La Casa Rosada comenzará a redactar el proyecto de ley de soberanía anunciado por el presidente Javier Milei para reforzar la posición argentina frente a la explotación de recursos naturales en las Islas Malvinas y sus espacios marítimos. La iniciativa será enviada al Congreso y formará parte de una próxima reunión de la mesa política del Gobierno, con la participación del presidente de la Cámara de Diputados, Martín Menem.
En el oficialismo confían en que el tema permitirá construir una mayoría amplia. Según la evaluación atribuida a Menem, los votos estarán porque difícilmente algún bloque quiera aparecer enfrentado a una norma presentada como defensa de la soberanía argentina sobre Malvinas.
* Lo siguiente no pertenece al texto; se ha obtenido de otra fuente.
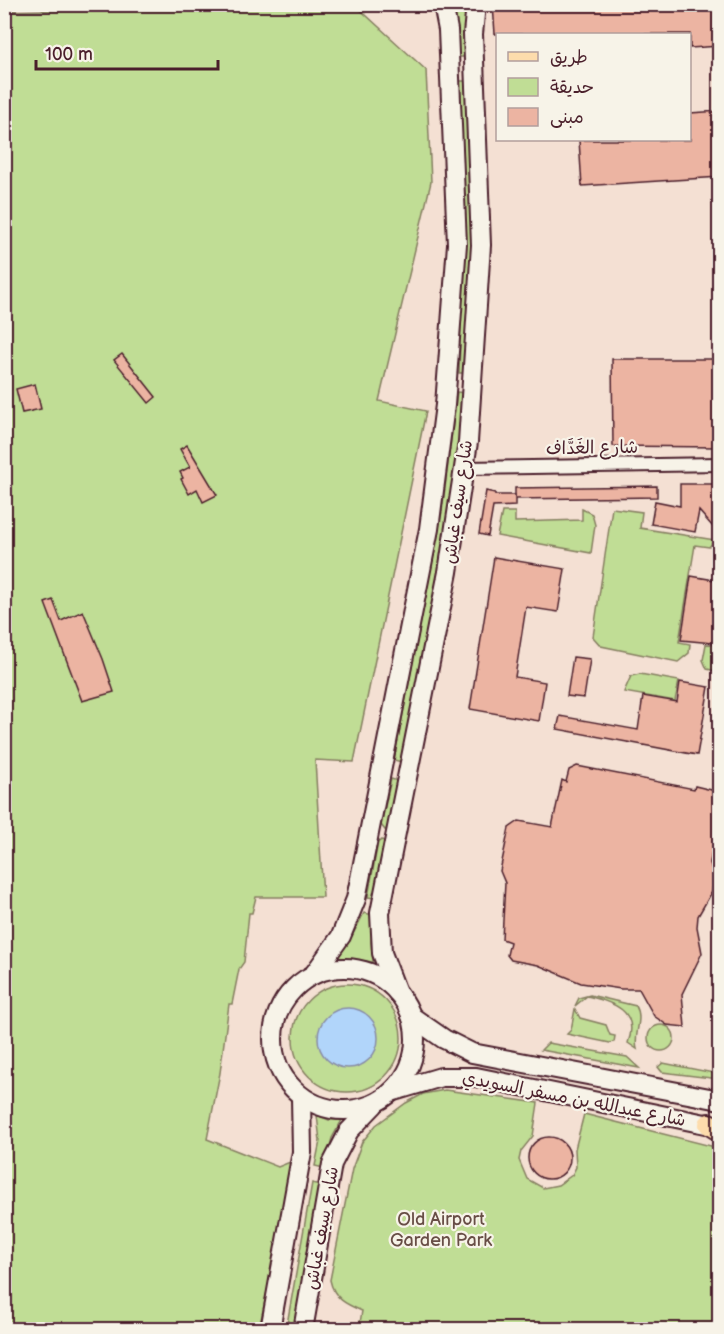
<svg xmlns="http://www.w3.org/2000/svg" width="724" height="1334" font-family="'Balsamiq Sans','Playpen Sans Arabic',sans-serif">
<style>
.green{fill:#c0dd95;stroke:#857e60;stroke-width:1.5}
.water{fill:#b1d5fa;stroke:#888ca7;stroke-width:1.5}
.building{fill:#ecb4a2;stroke:#4a1f2b;stroke-width:1.5}
.lines{fill:none;stroke-linecap:round;stroke-linejoin:round}
.street-casing{stroke:#4a1f2b;stroke-width:16}
.secondary-casing{stroke:#4a1f2b;stroke-width:22}
.primary-casing{stroke:#4a1f2b;stroke-width:24}
.street{stroke:#f7f3e8;stroke-width:12}
.secondary{stroke:#f7f3e8;stroke-width:18}
.primary{stroke:#fddcac;stroke-width:20}
.labels{text-anchor:middle;dominant-baseline:central;stroke-width:4.5;stroke-linejoin:round;paint-order:stroke}
.street-label{font-size:18px;fill:#4a1f2b;stroke:#f7f3e8}
.park-label{font-size:18px;fill:#684e46;stroke:#f7f3e8}
</style>
<rect width="100%" height="100%" fill="#f4e0d3"/>
<filter id="ink" filterUnits="userSpaceOnUse"><feTurbulence type="fractalNoise" baseFrequency=".0167" numOctaves="2"/><feDisplacementMap in="SourceGraphic" scale="12" xChannelSelector="R" yChannelSelector="G"/><feConvolveMatrix kernelMatrix="1 2 1 2 8 2 1 2 1" color-interpolation-filters="sRGB"/></filter>
<g filter="url(#ink)">
<g class="green">
<polygon points="268,5 355,5 426,70 431,182 379,401 426,411 354,762 315,760 323,897 256,897 252,913 249,913 244,962 239,969 232,1004 229,1004 220,1073 207,1139 278,1167 295,1160 259,1329 5,1329 4,11"/>
<polygon points="454,5 467,5 468,57 458,57"/>
<polygon points="460,81 468,81 473,226 467,373 459,373 465,220"/>
<polygon points="457,392 465,393 447,526 402,762 394,760 442,512"/>
<polygon points="612,508 642,512 640,528 715,540 709,547 695,545 679,642 690,644 689,653 678,662 601,646 593,637"/>
<polygon points="582,509 592,514 595,525 591,553 497,536 502,512 515,512 515,522 582,520"/>
<polygon points="719,619 717,671 707,669 703,660 706,644 715,645"/>
<polygon points="640,674 679,681 675,701 624,692 631,676"/>
<polygon points="391,779 398,781 389,828 385,830 381,825"/>
<polygon points="382,840 386,843 375,898 368,897 378,842"/>
<polygon points="364,913 374,915 371,942 373,962 335,957 352,936"/>
<circle cx="347" cy="1038" r="54"/>
<path d="M590 995 636 1006C644 1019 633 1035 637 1049L628 1043C640 1011 613 1002 587 996L575 1006 579 998Z"/>
<polygon points="575,1009 580,1018 606,1025 610,1035 615,1036 614,1042 610,1043 567,1034 571,1030"/>
<circle cx="661" cy="1038" r="13"/>
<polygon points="548,1043 627,1057 639,1068 541,1050"/>
<polygon points="663,1063 719,1074 719,1079 662,1072 658,1067"/>
<path d="M445 1090 538 1103 533 1136 521 1151 519 1160 527 1179 543 1188 558 1185 572 1175 576 1167 575 1149 584 1114 719 1148V1329H359L362 1311C346 1304 334 1299 330 1280L352 1169 362 1142 376 1125 406 1103 423 1094Z"/>
<polygon points="317,1115 329,1120 342,1120 332,1138 324,1168 315,1166 320,1141"/>
<polygon points="312,1183 320,1185 294,1329 286,1330"/>
</g>
<circle class="water" cx="348" cy="1038" r="30"/>
<g class="building">
<polygon points="493,4 720,4 720,46 690,48 690,34 495,34"/>
<polygon points="720,111 720,177 582,186 579,140 690,140 690,113"/>
<polygon points="122,354 156,397 149,403 114,360"/>
<polygon points="612,359 720,359 720,447 613,446"/>
<polygon points="35,384 41,409 22,413 16,389"/>
<polygon points="187,445 217,495 203,502 197,489 189,494 181,479 183,478 180,472 190,467 180,449"/>
<polygon points="680,484 720,484 720,535 699,511 695,532 651,524 655,501 680,506"/>
<polygon points="657,486 657,497 515,499 515,488"/>
<polygon points="486,491 495,493 495,495 515,495 515,506 493,507 488,536 479,534"/>
<polygon points="494,557 565,569 558,612 526,607 515,677 545,682 539,721 470,709"/>
<polygon points="691,576 720,581 720,611 713,643 681,640"/>
<polygon points="53,600 61,621 83,611 103,659 114,692 82,701 45,603"/>
<polygon points="573,657 590,659 584,698 567,696"/>
<polygon points="680,682 709,687 697,755 557,729 560,716 638,730 643,696 677,702"/>
<polygon points="577,766 694,789 695,786 720,792 720,839 712,850 710,863 714,877 712,892 698,916 697,927 702,953 682,994 685,1027 667,1025 654,1016 639,989 621,989 581,983 538,965 511,960 507,955 510,942 502,939 505,883 500,871 509,828 519,821 552,827 562,780 566,782 569,770"/>
<circle cx="549" cy="1158" r="21"/>
</g>
<g class="lines">
<g class="street-casing">
<polyline id="street" points="465,468 720,464"/>
</g>
<g class="secondary-casing">
<g id="secondary">
<circle cx="344" cy="1039" r="71"/>
<polyline points="314,974 341,936 356,899 429,529 445,405 457,244 448,30 443,4"/>
<polyline points="397,992 382,953 380,913 448,572 468,442 481,245 473,34 476,4"/>
<polyline points="411,1016 444,1039 472,1053 720,1100"/>
<polyline points="394,1091 441,1077 476,1077 720,1127"/>
<polyline points="270,1330 302,1152 301,1097"/>
<polyline points="303,1330 332,1164 349,1131 374,1105"/>
</g>
</g>
<g class="primary-casing">
<polyline id="primary" points="709,1124 720,1131"/>
</g>
<use href="#street" class="street"/>
<use href="#secondary" class="secondary"/>
<use href="#primary" class="primary"/>
</g>
</g>
<g class="labels">
<g class="street-label">
<text transform="translate(592 448) rotate(-1)">شارع الغَدَّاف</text>
<text transform="translate(458 502) rotate(-82)">شارع سيف غباش</text>
<text transform="translate(574 1099) rotate(11)">شارع عبدالله بن مسفر السويدي</text>
<text transform="translate(322 1228) rotate(-80)">شارع سيف غباش</text>
</g>
<g class="park-label">
<text x="441" y="1219">Old Airport<tspan x="441" dy="21">Garden Park</tspan></text>
</g>
</g>
<rect width="724" height="1334" fill="none" stroke="#f7f3e8" stroke-width="24"/>
<rect x="12" y="12" width="700" height="1310" fill="none" stroke="#4a1f2b" stroke-width="2" filter="url(#ink)"/>
<rect x="496" y="33" width="195" height="108" fill="#f7f3e8" stroke="#b29e9c" stroke-width="1.5"/>
<rect x="508" y="52" width="30" height="9" fill="#fddcac" stroke="#b29e9c" stroke-width="1.5"/>
<text x="550" y="63" font-size="18" fill="#4a1f2b">طريق</text>
<rect x="508" y="78" width="30" height="18" fill="#c0dd95" stroke="#b29e9c" stroke-width="1.5"/>
<text x="550" y="93" font-size="18" fill="#4a1f2b">حديقة</text>
<rect x="508" y="108" width="30" height="18" fill="#ecb4a2" stroke="#b29e9c" stroke-width="1.5"/>
<text x="550" y="123" font-size="18" fill="#4a1f2b">مبنى</text>
<path d="M36 60v9h182v-9" fill="none" stroke="#4a1f2b" stroke-width="3"/>
<text x="45" y="60" font-size="18" fill="#4a1f2b" stroke="#f7f3e8" stroke-width="4.5" paint-order="stroke">100 m</text>
</svg>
El texto definitivo todavía no fue difundido y su alcance dependerá de la redacción que prepare el Poder Ejecutivo.
La ley y la reglamentación de las sanciones
El anuncio presidencial quedó acompañado por el Decreto 868/2026, que reglamentó el régimen sancionatorio de la Ley 26.659 para las actividades de exploración y explotación de hidrocarburos realizadas sin autorización argentina en la plataforma continental. La reglamentación ordena procedimientos y criterios para aplicar las consecuencias previstas por la legislación vigente.
La secuencia marca dos planos. El Gobierno avanzó mediante decreto sobre una ley ya sancionada y, a la vez, anticipó una nueva iniciativa que deberá atravesar las comisiones y el recinto de ambas cámaras. Allí será decisivo conocer si modifica el régimen actual, incorpora obligaciones o amplía las herramientas de control y sanción.
El antecedente riojano de Eduardo Menem
La discusión recupera un antecedente ligado a La Rioja. En 1998, el entonces senador nacional Eduardo Menem impulsó el proyecto S-329/98, aprobado por unanimidad en el Senado, para desconocer derechos derivados de licencias británicas y sancionar a empresas que exploraran o explotaran hidrocarburos en Malvinas, Georgias del Sur y Sandwich del Sur sin reconocer la jurisdicción argentina.
Menem sostuvo que la Argentina no debía reconocer derechos a compañías beneficiadas por adjudicaciones otorgadas por las autoridades británicas y que correspondía impedirles operar en el territorio continental. Su planteo buscaba transformar la reivindicación diplomática en consecuencias económicas concretas.
El antecedente también tiene una dimensión constitucional. Eduardo Menem presidió la Convención Constituyente de 1994, que incorporó la cláusula transitoria primera. Esa disposición ratifica la soberanía legítima e imprescriptible de la Argentina sobre las islas y establece que su recuperación, conforme al derecho internacional y respetando el modo de vida de sus habitantes, es un objetivo permanente e irrenunciable del pueblo argentino.
La próxima instancia será la reunión de la mesa política y la definición del articulado. Hasta que el Ejecutivo publique el proyecto, permanecen pendientes los detalles sobre las conductas alcanzadas, la autoridad de aplicación, la escala de sanciones y su relación con la Ley 26.659 y el Decreto 868/2026.